Criaturas e seitas? Isso não é o mais assustador em “Lovrecraft Country”

(Fotos: Divulgação)

When, long ago, the gods created Earth
In Jove’s fair image Man was shaped at birth.
The beasts for lesser parts were next designed;
Yet were they too remote from humankind.
To fill the gap, and join the rest to Man,
Th’Olympian host conceiv’d a clever plan.
A beast they wrought, in semi-human figure,
Filled it with vice, and called the thing a Nigger.

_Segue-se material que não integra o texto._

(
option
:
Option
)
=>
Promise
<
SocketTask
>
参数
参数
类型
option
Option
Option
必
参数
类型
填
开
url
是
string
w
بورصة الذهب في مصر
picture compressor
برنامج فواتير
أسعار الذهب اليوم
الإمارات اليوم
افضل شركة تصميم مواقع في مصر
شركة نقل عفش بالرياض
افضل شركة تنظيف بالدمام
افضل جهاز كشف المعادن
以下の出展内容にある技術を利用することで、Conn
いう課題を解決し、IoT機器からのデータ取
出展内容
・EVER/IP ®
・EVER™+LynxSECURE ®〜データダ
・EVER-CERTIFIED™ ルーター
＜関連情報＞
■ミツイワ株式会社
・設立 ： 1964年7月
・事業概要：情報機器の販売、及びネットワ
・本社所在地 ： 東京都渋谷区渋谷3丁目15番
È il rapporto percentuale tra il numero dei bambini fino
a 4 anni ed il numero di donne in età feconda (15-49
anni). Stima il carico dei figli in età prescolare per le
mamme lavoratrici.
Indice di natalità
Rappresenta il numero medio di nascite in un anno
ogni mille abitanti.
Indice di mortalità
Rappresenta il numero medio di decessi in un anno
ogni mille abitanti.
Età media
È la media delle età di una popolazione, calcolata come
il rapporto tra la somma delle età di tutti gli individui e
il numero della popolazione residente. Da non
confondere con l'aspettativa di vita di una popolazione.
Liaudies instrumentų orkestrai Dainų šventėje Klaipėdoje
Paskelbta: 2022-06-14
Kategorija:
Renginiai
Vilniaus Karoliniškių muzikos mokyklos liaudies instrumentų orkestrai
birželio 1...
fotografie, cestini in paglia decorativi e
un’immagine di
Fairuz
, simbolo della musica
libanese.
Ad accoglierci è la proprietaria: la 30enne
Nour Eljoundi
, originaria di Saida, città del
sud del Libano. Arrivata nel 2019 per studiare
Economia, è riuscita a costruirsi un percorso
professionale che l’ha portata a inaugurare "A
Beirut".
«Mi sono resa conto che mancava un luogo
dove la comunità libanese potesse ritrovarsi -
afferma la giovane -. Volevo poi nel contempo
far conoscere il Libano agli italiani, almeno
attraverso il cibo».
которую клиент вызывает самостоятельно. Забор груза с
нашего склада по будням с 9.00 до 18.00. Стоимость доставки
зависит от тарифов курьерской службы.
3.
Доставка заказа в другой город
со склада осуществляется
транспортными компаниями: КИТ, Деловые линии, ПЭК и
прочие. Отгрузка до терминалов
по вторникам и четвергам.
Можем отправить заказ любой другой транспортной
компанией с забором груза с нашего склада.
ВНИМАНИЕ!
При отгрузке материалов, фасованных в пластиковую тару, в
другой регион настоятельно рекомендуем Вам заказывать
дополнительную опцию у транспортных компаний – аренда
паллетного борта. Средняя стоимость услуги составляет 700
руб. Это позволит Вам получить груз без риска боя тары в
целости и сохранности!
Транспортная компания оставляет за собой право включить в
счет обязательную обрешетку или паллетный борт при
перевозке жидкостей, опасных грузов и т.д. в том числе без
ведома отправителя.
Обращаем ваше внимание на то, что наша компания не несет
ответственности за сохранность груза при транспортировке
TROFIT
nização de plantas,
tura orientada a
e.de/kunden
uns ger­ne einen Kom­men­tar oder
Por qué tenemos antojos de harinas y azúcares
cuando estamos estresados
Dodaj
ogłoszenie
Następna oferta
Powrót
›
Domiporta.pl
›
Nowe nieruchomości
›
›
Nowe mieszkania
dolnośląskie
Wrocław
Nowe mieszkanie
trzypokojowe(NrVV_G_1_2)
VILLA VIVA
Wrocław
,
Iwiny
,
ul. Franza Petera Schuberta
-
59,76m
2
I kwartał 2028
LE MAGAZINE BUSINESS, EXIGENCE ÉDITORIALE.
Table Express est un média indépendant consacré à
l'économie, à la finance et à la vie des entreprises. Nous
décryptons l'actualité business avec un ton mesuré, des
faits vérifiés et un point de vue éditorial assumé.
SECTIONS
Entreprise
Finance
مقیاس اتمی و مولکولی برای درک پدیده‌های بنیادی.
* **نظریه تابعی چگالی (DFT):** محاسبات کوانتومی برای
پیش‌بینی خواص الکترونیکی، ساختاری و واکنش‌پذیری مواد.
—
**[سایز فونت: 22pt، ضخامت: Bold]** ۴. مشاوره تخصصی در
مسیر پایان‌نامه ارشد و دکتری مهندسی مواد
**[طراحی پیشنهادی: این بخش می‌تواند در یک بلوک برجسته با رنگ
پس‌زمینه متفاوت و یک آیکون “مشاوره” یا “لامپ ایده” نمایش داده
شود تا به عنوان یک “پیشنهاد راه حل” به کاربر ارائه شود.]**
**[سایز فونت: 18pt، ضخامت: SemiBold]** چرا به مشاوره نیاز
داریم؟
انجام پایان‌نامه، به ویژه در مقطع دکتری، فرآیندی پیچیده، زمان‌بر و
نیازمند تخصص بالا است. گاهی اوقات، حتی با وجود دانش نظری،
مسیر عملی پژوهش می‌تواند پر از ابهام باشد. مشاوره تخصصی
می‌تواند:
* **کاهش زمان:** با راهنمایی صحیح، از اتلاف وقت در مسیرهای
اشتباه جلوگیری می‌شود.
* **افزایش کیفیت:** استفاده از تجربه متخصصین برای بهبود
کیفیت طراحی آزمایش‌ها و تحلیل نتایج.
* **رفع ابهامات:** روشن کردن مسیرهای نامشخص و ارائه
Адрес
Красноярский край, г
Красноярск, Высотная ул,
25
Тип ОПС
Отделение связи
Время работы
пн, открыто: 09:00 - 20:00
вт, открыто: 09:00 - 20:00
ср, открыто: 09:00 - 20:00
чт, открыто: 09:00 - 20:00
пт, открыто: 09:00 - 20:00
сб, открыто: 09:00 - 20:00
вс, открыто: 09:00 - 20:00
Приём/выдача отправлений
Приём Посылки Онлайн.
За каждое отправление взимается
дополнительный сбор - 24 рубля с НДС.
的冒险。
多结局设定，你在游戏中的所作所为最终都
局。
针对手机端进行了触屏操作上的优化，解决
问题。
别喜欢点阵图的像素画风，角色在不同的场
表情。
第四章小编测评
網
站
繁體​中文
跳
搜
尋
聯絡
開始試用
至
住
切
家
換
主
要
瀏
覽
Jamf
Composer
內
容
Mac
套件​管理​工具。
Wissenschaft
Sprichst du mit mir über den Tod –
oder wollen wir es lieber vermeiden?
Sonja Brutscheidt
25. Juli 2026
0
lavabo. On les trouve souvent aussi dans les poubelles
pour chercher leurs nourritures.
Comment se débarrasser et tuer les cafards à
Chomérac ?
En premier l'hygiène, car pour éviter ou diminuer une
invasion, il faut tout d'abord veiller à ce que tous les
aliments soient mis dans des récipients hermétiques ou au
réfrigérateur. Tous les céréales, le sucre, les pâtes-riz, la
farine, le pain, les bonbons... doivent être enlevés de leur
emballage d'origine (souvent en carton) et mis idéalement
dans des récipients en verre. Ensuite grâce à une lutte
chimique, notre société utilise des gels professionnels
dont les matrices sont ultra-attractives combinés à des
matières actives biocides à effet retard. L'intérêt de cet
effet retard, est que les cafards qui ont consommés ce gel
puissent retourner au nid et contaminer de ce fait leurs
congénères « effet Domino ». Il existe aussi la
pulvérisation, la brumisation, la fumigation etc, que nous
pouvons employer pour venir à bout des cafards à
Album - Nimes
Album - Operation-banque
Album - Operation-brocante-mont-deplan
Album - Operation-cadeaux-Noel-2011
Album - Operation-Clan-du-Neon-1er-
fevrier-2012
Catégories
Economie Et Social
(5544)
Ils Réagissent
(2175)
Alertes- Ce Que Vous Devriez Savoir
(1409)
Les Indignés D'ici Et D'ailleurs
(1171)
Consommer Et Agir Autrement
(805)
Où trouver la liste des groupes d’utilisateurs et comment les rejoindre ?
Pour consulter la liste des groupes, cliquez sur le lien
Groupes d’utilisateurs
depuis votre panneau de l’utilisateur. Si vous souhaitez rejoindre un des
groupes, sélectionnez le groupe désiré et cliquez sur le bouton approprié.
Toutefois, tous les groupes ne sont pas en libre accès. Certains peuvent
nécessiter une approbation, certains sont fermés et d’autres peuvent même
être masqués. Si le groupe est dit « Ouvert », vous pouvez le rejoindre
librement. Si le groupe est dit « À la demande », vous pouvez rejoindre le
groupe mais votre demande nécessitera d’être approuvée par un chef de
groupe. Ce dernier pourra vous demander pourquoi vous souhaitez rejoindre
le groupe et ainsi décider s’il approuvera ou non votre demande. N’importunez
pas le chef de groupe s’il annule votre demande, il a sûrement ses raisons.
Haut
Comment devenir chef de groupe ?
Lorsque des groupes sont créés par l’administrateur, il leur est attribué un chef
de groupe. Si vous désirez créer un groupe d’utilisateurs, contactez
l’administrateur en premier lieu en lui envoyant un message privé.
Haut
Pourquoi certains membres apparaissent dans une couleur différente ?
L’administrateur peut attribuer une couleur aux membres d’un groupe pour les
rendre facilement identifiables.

O poema acima faz parte da obra do famoso escritor HP Lovecraft, famoso autor de ficção fantástica e horror que influenciou toda a literatura e cinema no século XX e XXI, sendo muitas vezes utilizado por parte da crítica especializada a adjetivação do seu nome para descrever uma obra que deriva ou se inspira nela (terror Lovecraftiano).

Se é inegável o seu contributo para a literatura (e consequentemente para o cinema e tv), é também inegável o racismo inerente à figura do autor, algo que trespassou frequentemente na sua obra, como nas palavras acima, onde fala da “criação dos negros” (On the Creation of Niggers), descrevendo-os como bestas, “figuras semi-humanas, cheias de vícios”. Não foram só os negros que Lovecraft atacou com a sua marca educacional de supremacia branca anglo-saxónica, mas igualmente católicos irlandeses, imigrantes alemães e até brancos que não descendiam diretamente ingleses.

O universo fantástico de Lovecraft foi o ponto de partida para o livro de Matt Ruff publicado em 2016, Lovecraft Country (Território Lovecraft no Brasil), que agora foi transformado numa série da HBO com o dedo de Jordan Peele, cineasta que assinou uma das mais marcantes obras de horror da década de 2010, “Get Out”, e J.J. Abrams (“Lost“).

No livro/série seguimos o jovem Atticus Freeman (Jonathan Majors do Da 5 Bloods), um antigo militar que juntamente à sua amiga de infância Letitia (Jurnee Smollett) e ao seu tio George embarca numa viagem pela América dos anos 1950 em busca do pai desaparecido (Michael K Williams). 

Como negros na era Jim Crow (de segregação racial no sul dos EUA), a road trip por cidades rurais no coração colonial e confederado onde estes homens estão interditos de passar quando o sol se põe revela um terror tão substancial como aquele aplicado mais tarde na série por criaturas horrendas, feiticeiros e seitas maléficas que tentam libertar poderes do além.

E embora se sinta sempre as influências pulp e marcas camp na abordagem –  é invariável falar de séries como Buffy e outras que tais (Supernatural) para entenderem ao que vão – existe sempre no pano de fundo uma era onde o maior terror dos negros vinha dos brancos, um terror sistémico, enraizado culturalmente e constante que condicionou e oprimiu gerações e gerações de homens e mulheres. Algo muito mais assustador e permanente que aquele que toda aquela panóplia imensa de monstros e bruxarias  com que o trio protagonista nesta jornada se vai cruzar.

Na verdade, “Lovecradt Country” é uma continuação conseguida daquilo que o seu “Get Out” e até “Us” apresentaram. Os maiores monstros são os humanos, e muitos dos “nossos heróis” têm passados obscuros por desvendar. Até mesmo John Carter, o pioneiro herói pulp criado por Edgar Rice Burroughs, como Atticus nos relembra logo a abrir a série.

A figura incontornável da série de romances planetários – que influenciou também ele toda uma linha literária e cinematográfica – antes de acordar em Marte foi ele mesmo um veterano confederado da Guerra Civil Americana.